Für Lehrpersonen werde sich nicht nur der Arbeitsort, sondern das gesamte Berufsbild verändern. „Weg vom Wissensvermittler, hin zur pädagogischen Aufgabe und der Auseinandersetzung mit Wissen“, laute die Devise der Zukunft.
„Da sind große Ängste vorhanden“
Dass die KI insbesondere bei dienstälteren Lehrpersonen Unsicherheiten und Ängste offenlegt, wundert den 73-Jährigen nicht. „Es ist unglaublich schwierig für eine Generation, die selbst nicht mit Digitalisierungshintergrund aufgewachsen ist. Da sind große Ängste vorhanden.“
Wenngleich KI laut Schratz tatsächlich „Gefahren“ mit sich bringe – den vorherrschenden Pessimismus in der Debatte sieht er kritisch.
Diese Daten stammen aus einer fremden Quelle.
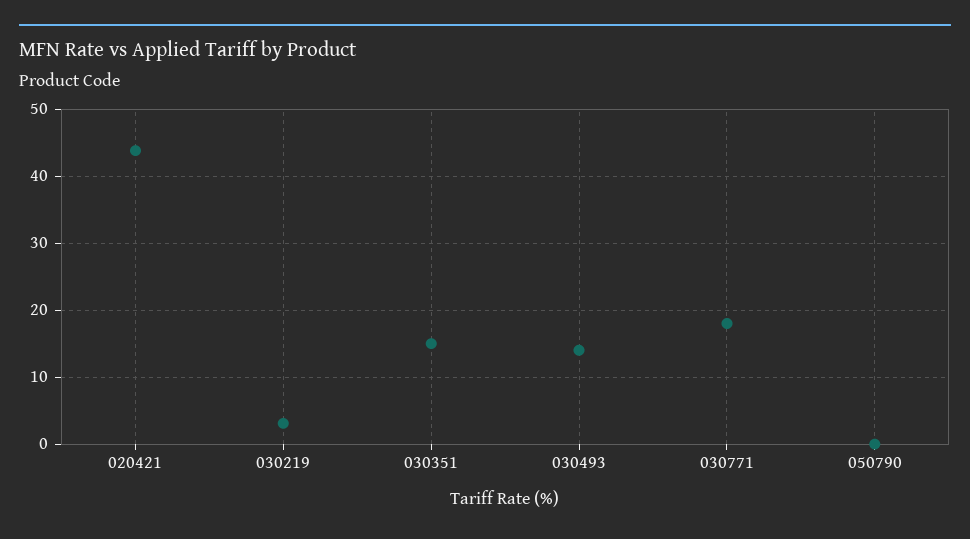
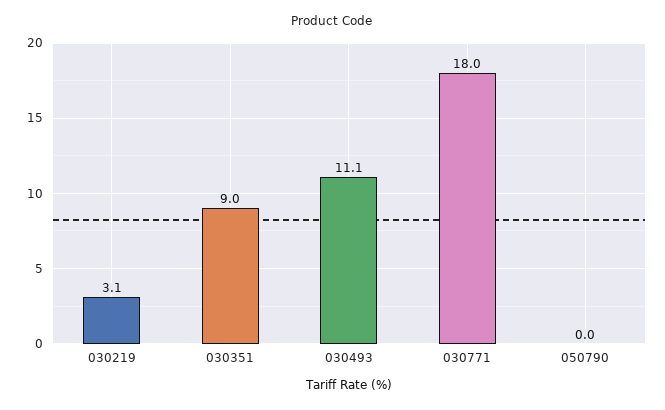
  {
-   "020421": 44,
    "030219": 3.1,
-   "030351": 15,
+   "030351": 9,
-   "030493": 14,
+   "030493": 11.1,
    "030771": 18,
    "050790": 0
  }

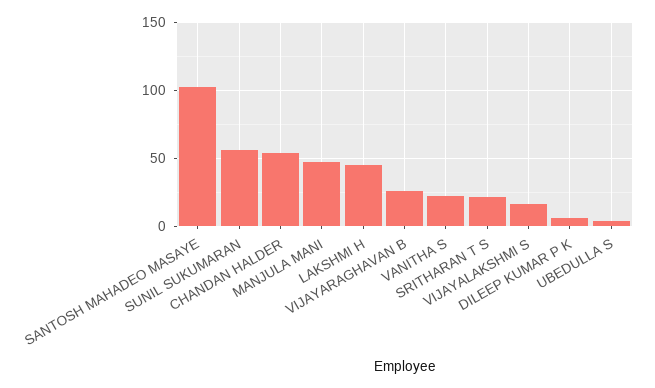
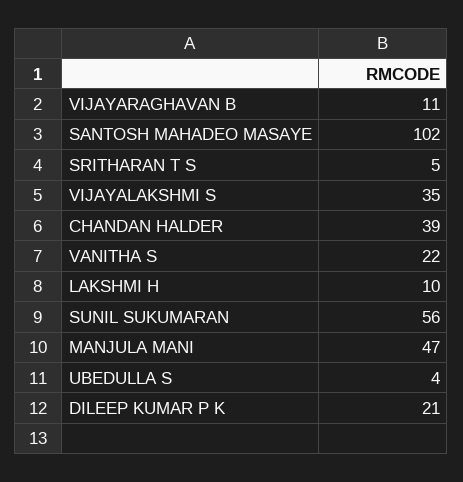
  {
    "SANTOSH MAHADEO MASAYE": 102,
    "SUNIL SUKUMARAN": 56,
-   "CHANDAN HALDER": 55,
+   "CHANDAN HALDER": 39,
    "MANJULA MANI": 47,
-   "LAKSHMI H": 45,
+   "LAKSHMI H": 10,
-   "VIJAYARAGHAVAN B": 25,
+   "VIJAYARAGHAVAN B": 11,
    "VANITHA S": 22,
-   "SRITHARAN T S": 20,
+   "SRITHARAN T S": 5,
-   "VIJAYALAKSHMI S": 15,
+   "VIJAYALAKSHMI S": 35,
-   "DILEEP KUMAR P K": 5,
+   "DILEEP KUMAR P K": 21,
    "UBEDULLA S": 4
  }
ChatGPT und andere Programme könnten Lehrern beispielsweise dabei helfen, zeitsparender zu arbeiten und mehr Fokus auf den pädagogischen Aspekt ihrer Arbeit zu legen.
„Ich war selbst Englischlehrer. Ich kann jetzt eingeben: ‚Erstelle mir ein Arbeitsblatt zum Thema Verben und drucke mir das aus.‘ Das spart Zeit und schafft ganz neue Möglichkeiten.“
Volle Kraft voraus für Österreichs „Schultanker“?
Das österreichische Bildungsministerium hegt auf seiner Homepage hinsichtlich KI große Pläne – Schüler:innen müssten „nicht nur verstehen, wie KI funktioniert, sondern auch lernen, sie kritisch und verantwortungsvoll zu nutzen.“
Die Schule nehme „eine Schlüsselrolle ein, junge Menschen auf ein selbstbestimmtes Leben in einer von KI geprägten Welt vorzubereiten“.
Um besagte Vorhaben in die Tat umzusetzen, brauche es vor allem vonseiten der Schulleiter:innen und Lehrpersonen Engagement. Mit der Einführung des Schulfachs Digitale Grundbildung habe der „große Tanker“ Schule laut Schratz zumindest vorerst den richtigen Kurs eingeschlagen. Rundum gewappnet sei man damit aber noch lange nicht.